Stone walls didn’t get hurt!

Oh God, what if …?

Reading her expression, his softened. “A small injury, to be sure.”

But she didn’t believe him. An arrow could leave a path of destruction far wider than its pointed head if it was deep. If the person who pulled it out didn’t have skill. If the wound didn’t heal. If it putrified. If he caught fever.

She looked down at his leg. Was it her imagination or was that a large dark circle in the leather along the side of his thigh?

Her gut checked. “Is it still bleeding?”

“Nay.”

He lied.

Before she could question him further, he flicked the reins and started forward.

Fear forgotten and furious once again, she rode up beside him. “Someone should look at it.”

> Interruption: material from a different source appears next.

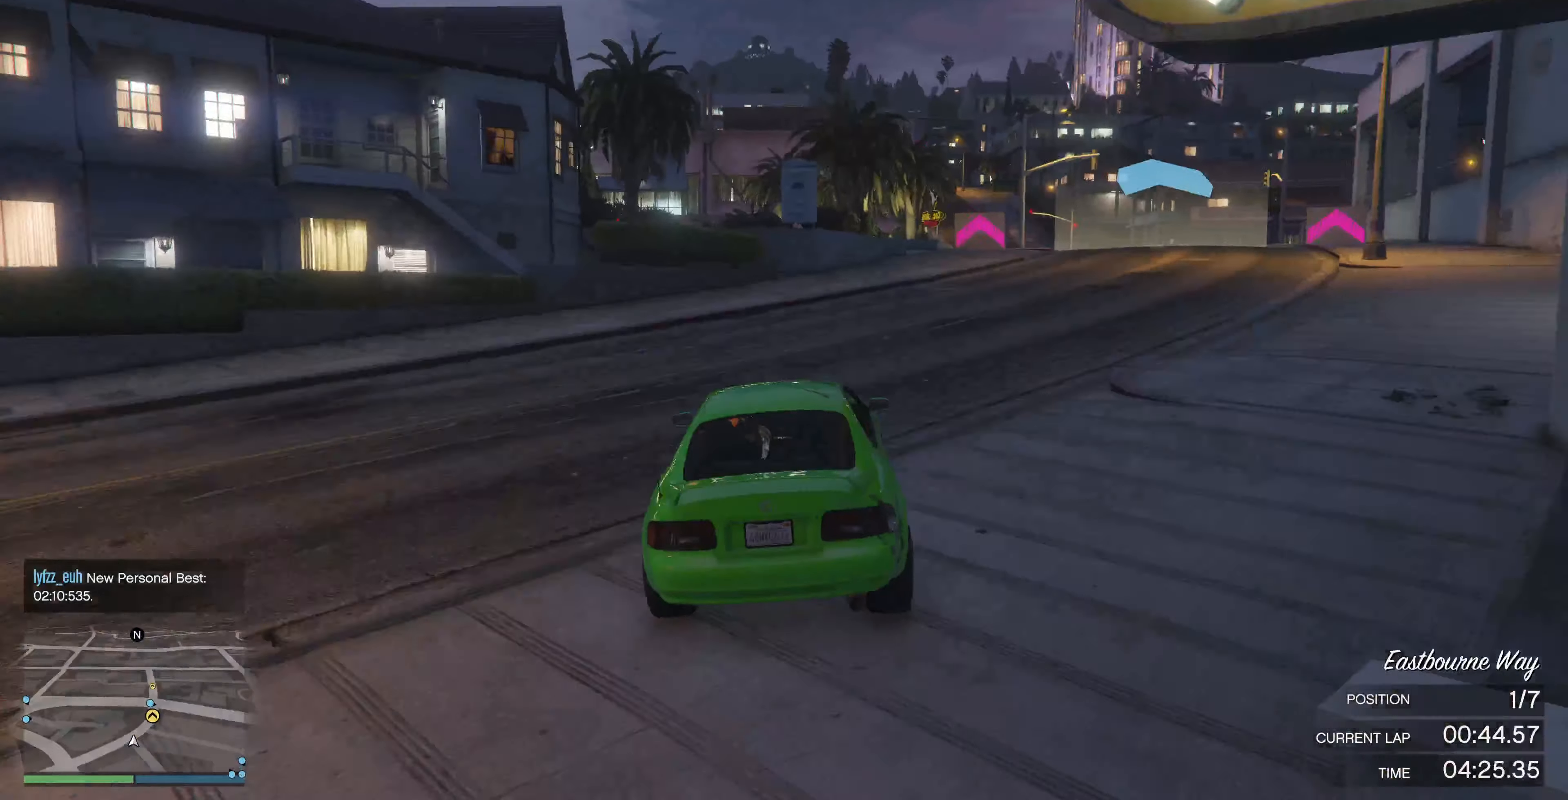
{"buttons": ["R2"], "left_stick": "center", "right_stick": "right", "events": [[366, "left_stick", "center"]]}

He didn’t bother turning to look at her, but his jaw clenched. “Someone has. I will have her look at it again when we return.”

Her? “I can look at it, if you like.” Over the past few years of pretending to be a nun, she’d done quite a bit of nursing.

He glanced over at her. “That won’t be necessary.”

“But I’ve nursed—”

“Helen isn’t a nurse. She’s one of the best healers I’ve ever seen. She could be a physician, if she wanted.”

If it were true, it would be an extraordinary achievement. She’d never heard of a female physician. Janet felt a hard sting in her chest. The admiration in his voice when he spoke of the woman’s skill couldn’t be ignored—and neither could his lack of regard for hers. She’d thought he was a man like her father and brother who could not approve of a woman in a position other than wife and mother, but apparently she was wrong. It was just her of whom he didn’t approve.

But there was something else about how he said the woman’s name. A familiarity. A fondness. “She must be very old to have become so accomplished.”

He looked at her oddly, as befit the question. “Helen isn’t old. She’s younger than you.”

This sting was more like a stab. Had she really found his bluntness and frank manner of speech charming? Did he think her so old? She was past the first blush of youth certainly, but she liked the way her face had matured. Was he seeing something she wasn’t? “How can you tell beneath all the warts and moles?”